Vorliegender Textauszug —
******
Wenn man im Hebräischen das Verb „erschaffen“ näher betrachtet, kann man entdecken, dass es mit einem Wort verwandt ist, das auch mit „Kopf“ übersetzt werden kann. Von hier aus ist es nicht schwer, zu der Schlussfolgerung zu kommen, dass sich dieses Bekenntnis auf Gott als ordnende Vernunft bezieht. Gott, der am Anfang der Welt als Schöpfer auftritt, wird also in unserem Bekenntnis als ordnende Vernunft beschrieben. Übrigens: Das hier verwendete Wort für den Schöpferakt Gottes wird in der Bibel ausschließlich im Zusammenhang mit Gott verwendet. Das, was wir als menschlichen Schöpferakt bezeichnen, unterscheidet sich also deutlich von dem, was Gott mit seiner ordnenden Vernunft tut.

So gesehen sperrt sich dieses Bekenntnis gegen allerlei Versuche, es zu vereinfachen oder zu trivialisieren. Gottes schöpferischer Akt ist einmalig und kann nur als Voraussetzung der Schöpfung betrachtet werden.

Ich denke, wenn dies geklärt ist, können wir ein Stück weit auch verstehen, warum diese Verse so wichtig sind. Sie machen deutlich: Alles Sein in der Welt ist von Gottes Sein abhängig. Wenn wir das klar erkennen, bekommt der zweite Satz unseres Predigttextes ein ganz besonderes Gewicht.

Wie ist denn der Zustand der Welt, als Gott sich an die Schöpfung macht? Können wir überhaupt von Welt und Gott als gegeneinanderstehende Größen sprechen? Ich denke, dass uns hier die jüdische Theologie weiterhelfen kann. Dort wird die These vertreten, dass Gott am Anfang alles in allem war und das Ganze erfüllte. Um Platz für seine Schöpfung zu machen, zog sich Gott ein Stück weit zurück – umfasste aber dennoch weiterhin das Ganze. So gesehen konnte in diesem entstandenen Raum etwas Neues entstehen.

In unserem Predigttext lesen wir, dass die Erde „wüst und leer“ war. Doch was können wir damit anfangen? Martin Buber übersetzte diesen Satz mit der von ihm geschaffenen Wendung, dass die Erde „Irrsal und Wirrsal“ war. Eine schöne Umschreibung der Umstände, die hier gemeint sind: Es geht um einen Zustand, in dem keine Ordnung, sondern pures Chaos herrscht. Und Gottes Geist schwebte über diesem Chaos. Die Ordnungskategorien von Raum und Zeit, von oben und unten, von Tag und Nacht fehlen. Es ist ein bedrohlicher Zustand.
******
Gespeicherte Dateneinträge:
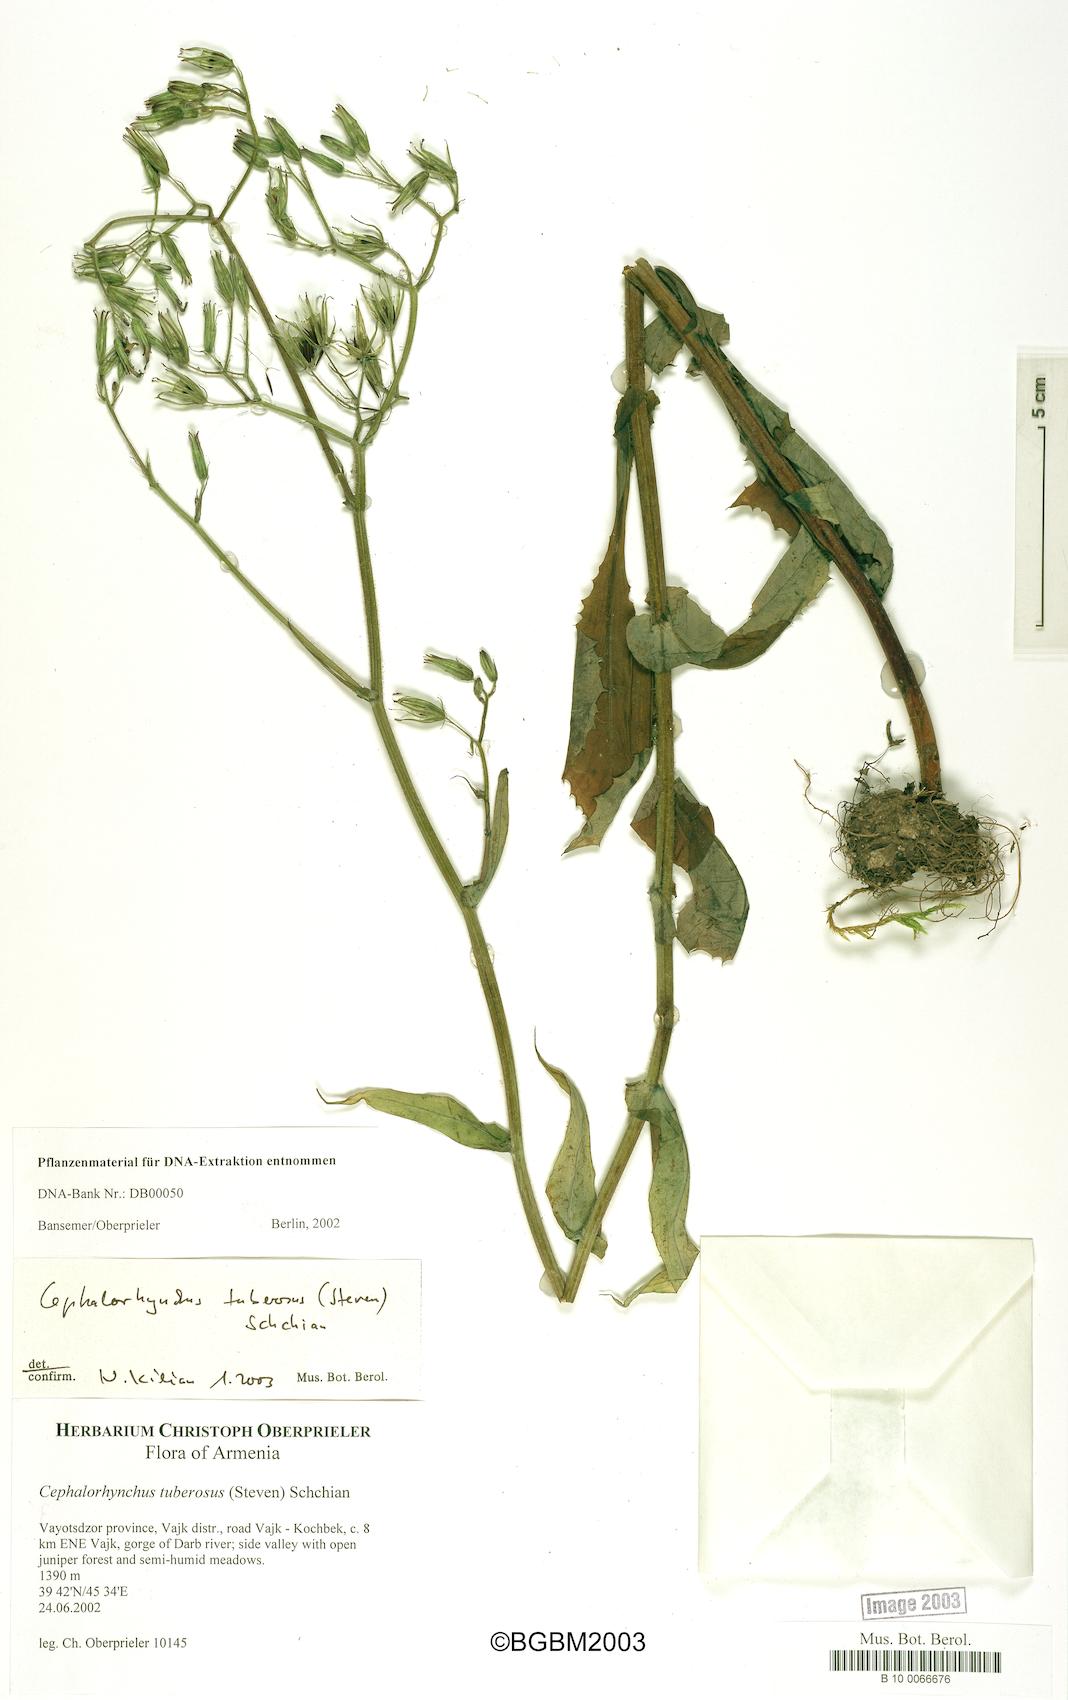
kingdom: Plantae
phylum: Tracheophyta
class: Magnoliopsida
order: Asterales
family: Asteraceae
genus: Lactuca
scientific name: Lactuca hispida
******
Aufgabe —
Prüfen Sie, ob die folgenden Aussagen mit dem Textauszug über die Schöpfung übereinstimmen, und belegen Sie jedes Ja oder Nein mit den entscheidenden Worten des Textauszugs als wörtlichem Zitat.
1. Das Wort für den Schöpferakt Gottes wird in der Bibel auch für menschliches Schaffen gebraucht.
2. Nach der jüdischen Theologie zog sich Gott zurück, um Platz für seine Schöpfung zu machen.
3. Im beschriebenen Urzustand fehlt die Ordnung von Tag und Nacht.

Ergebnis —
1. Nein: „wird in der Bibel ausschließlich im Zusammenhang mit Gott verwendet“
2. Ja: „Um Platz für seine Schöpfung zu machen, zog sich Gott ein Stück weit zurück“
3. Ja: „Die Ordnungskategorien von Raum und Zeit, von oben und unten, von Tag und Nacht fehlen.“